(Study text Opens)
R-rating resolution falls a vote short in Cal. Assembly

Kid-rated tobacco exposures since 2016: 11.5 billion

After breezing through the California State Senate, a resolution recommending that Hollywood stop recruiting millions of kids to smoke was smothered in an Assembly Committee on Tuesday — just one vote shy of escaping onto the Assembly floor and winning a quick victory for California families.

The movie business has outsized clout for its size in California, the fifth largest economy in the world. While the major studios’ lobbyists in the MPAA spoke against SCR 143 in the Senate — and lost — they stayed out of sight in key Assembly members’ decisions to abstain from voting. (Abstentions are a notorious way for legislators to sink a popular bill without actually going on record against it.) 

Somewhere behind the $100 billion movie business is the shadow of the $700 billion tobacco industry, which ultimately benefits from smoking on screen. 

The Surgeon General and others have used tobacco industry documents to show that Big Tobacco has spent millions of dollars over decades to get smoking on screen and keep it there. The R-rating is designed to counter Big Tobacco's persistent payoffs and reserve smoking for adult audiences, who are much less susceptible to be recruited to smoke than kids are.
(Study text Closes)
(Material supplied Opens)
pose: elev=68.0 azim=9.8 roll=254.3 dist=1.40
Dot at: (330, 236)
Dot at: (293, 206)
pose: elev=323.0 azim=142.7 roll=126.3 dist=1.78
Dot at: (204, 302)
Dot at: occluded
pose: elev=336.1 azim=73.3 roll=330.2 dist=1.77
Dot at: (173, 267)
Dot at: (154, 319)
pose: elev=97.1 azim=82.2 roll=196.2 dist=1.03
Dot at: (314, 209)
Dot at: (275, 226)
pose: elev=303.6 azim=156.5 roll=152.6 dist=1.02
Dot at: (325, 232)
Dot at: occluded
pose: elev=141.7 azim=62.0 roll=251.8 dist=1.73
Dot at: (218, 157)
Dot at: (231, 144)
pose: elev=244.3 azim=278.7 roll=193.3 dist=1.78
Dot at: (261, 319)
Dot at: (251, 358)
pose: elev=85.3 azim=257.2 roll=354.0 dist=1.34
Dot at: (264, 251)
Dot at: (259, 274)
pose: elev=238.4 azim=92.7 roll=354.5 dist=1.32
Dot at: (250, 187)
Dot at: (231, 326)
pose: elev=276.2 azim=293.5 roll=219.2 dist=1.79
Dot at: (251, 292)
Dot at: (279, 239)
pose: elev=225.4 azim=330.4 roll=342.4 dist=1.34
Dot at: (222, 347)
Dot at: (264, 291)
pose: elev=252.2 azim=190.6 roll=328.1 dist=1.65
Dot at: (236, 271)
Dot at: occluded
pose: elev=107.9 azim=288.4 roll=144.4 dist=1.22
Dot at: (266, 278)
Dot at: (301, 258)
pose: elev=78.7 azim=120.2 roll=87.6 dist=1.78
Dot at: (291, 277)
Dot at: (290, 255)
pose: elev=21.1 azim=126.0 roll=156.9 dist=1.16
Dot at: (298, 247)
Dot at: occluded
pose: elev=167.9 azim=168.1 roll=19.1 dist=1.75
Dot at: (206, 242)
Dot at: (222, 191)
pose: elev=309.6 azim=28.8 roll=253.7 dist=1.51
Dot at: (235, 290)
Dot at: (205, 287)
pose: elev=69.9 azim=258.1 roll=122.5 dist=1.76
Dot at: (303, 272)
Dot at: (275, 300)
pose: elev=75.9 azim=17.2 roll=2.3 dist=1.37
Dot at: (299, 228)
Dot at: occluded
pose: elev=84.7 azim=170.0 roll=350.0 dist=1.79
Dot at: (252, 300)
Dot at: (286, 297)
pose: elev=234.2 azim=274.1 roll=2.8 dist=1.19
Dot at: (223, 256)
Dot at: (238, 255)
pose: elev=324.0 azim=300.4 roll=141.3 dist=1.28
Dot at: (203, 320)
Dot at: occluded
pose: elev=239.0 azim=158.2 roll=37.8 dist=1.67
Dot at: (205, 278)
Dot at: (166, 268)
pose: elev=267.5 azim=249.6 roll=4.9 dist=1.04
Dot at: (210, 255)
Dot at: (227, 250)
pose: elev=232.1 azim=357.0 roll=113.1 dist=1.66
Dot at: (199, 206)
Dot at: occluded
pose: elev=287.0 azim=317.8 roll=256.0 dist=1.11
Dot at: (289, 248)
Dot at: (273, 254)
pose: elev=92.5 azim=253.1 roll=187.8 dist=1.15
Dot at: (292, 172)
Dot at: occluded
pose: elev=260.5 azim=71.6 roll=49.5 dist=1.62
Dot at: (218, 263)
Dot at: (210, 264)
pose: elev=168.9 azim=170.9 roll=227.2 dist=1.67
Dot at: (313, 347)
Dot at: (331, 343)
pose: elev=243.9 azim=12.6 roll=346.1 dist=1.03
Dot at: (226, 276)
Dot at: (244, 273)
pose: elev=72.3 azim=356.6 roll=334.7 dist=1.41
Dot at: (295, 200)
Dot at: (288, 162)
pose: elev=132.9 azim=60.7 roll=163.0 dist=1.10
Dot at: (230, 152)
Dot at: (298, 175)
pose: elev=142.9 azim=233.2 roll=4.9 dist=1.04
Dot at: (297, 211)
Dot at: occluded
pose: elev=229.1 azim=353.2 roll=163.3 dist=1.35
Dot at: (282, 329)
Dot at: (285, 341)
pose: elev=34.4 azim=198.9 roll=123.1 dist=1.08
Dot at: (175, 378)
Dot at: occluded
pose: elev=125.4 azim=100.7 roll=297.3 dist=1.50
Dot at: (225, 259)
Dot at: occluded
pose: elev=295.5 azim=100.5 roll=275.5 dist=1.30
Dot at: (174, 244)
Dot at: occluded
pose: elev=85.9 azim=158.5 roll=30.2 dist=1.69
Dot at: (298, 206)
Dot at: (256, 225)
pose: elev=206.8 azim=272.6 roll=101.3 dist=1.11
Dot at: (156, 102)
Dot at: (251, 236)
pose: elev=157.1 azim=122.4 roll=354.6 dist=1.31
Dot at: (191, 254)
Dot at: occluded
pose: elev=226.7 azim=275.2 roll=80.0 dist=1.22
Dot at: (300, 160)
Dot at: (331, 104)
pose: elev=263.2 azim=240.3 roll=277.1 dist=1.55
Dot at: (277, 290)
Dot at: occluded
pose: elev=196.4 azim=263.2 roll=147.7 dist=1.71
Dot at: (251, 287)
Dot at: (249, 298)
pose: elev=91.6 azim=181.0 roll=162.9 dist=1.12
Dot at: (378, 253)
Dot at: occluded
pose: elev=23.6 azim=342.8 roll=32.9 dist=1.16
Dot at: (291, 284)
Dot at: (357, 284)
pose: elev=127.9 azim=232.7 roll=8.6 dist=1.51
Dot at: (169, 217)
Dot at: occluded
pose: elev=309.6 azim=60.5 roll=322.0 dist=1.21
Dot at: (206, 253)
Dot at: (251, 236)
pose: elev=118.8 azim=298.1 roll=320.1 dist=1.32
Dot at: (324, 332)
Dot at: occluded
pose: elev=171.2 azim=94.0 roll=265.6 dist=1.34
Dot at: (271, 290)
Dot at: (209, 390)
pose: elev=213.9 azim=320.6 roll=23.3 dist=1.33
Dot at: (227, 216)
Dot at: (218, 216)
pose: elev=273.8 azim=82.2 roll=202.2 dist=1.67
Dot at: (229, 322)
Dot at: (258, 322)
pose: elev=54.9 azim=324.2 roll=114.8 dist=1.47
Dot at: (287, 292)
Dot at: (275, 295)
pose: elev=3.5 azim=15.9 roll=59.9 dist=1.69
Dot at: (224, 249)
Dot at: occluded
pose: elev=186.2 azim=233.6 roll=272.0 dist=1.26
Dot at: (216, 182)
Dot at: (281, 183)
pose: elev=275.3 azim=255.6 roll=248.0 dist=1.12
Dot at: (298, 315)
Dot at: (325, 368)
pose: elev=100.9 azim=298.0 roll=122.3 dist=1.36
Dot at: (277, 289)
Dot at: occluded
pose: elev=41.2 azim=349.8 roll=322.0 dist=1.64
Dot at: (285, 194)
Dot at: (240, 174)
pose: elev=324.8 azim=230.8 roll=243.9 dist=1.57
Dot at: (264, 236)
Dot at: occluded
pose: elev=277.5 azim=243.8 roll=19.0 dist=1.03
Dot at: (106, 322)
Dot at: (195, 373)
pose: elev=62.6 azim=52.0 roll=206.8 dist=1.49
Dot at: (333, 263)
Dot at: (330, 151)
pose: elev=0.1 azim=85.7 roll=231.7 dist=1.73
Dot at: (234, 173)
(Material supplied Closes)
#### Tasks to carry out
• a. In the article about the R-rating resolution, what is the designation of the resolution that the MPAA lobbyists spoke against in the Senate?
• b. Write the next part of the article about the R-rating resolution in the California Assembly, starting after its final sentence.

#### Responses to the tasks
• a. SCR 143

• b.
The advisory resolution enjoyed the support of every major medical and health organization in the state. The updated R-rating is also backed by the US Centers for Disease Control and Prevention (CDC), which is concerned about the nearly half million Americans killed by tobacco each year, and by institutional investors, who are concerned about media companies’ acting like tobacco companies.

Public opinion polls find strong support for making future kid-rated films smokefree. The California Senate robustly passed the resolution last month on a vote of 24-8, with supporters from both parties. The resolution was sponsored by Sen. Pan, a pediatrician who represents Sacramento and chairs the Senate Health Committee.

On Tuesday, four Assembly Democrats were persuaded to abstain from SCR 143 and deny it the one-vote majority to pass — discounting the death threat that movies present to 160,000 California schoolchildren. They are:

            • Wendy Carillo (D-51, Highland Park-East Los Angeles, inc. USC Medical School)

            • Autumn R. Burke (D-62, Inglewood-Hawthorne)

            • Cecilia M. Aguiar-Curry (D-4, Davis-Clearlake)

            • Adrin Nazarian (D-46, Van Nuys)

The seven Assembly members who voted forthrightly for the resolution to pass SCR 143 in the Assembly Health Committee are:

            • Jim Wood, Chair (D-02, North Coast)

            • Rob Bonta (D-18, Alameda)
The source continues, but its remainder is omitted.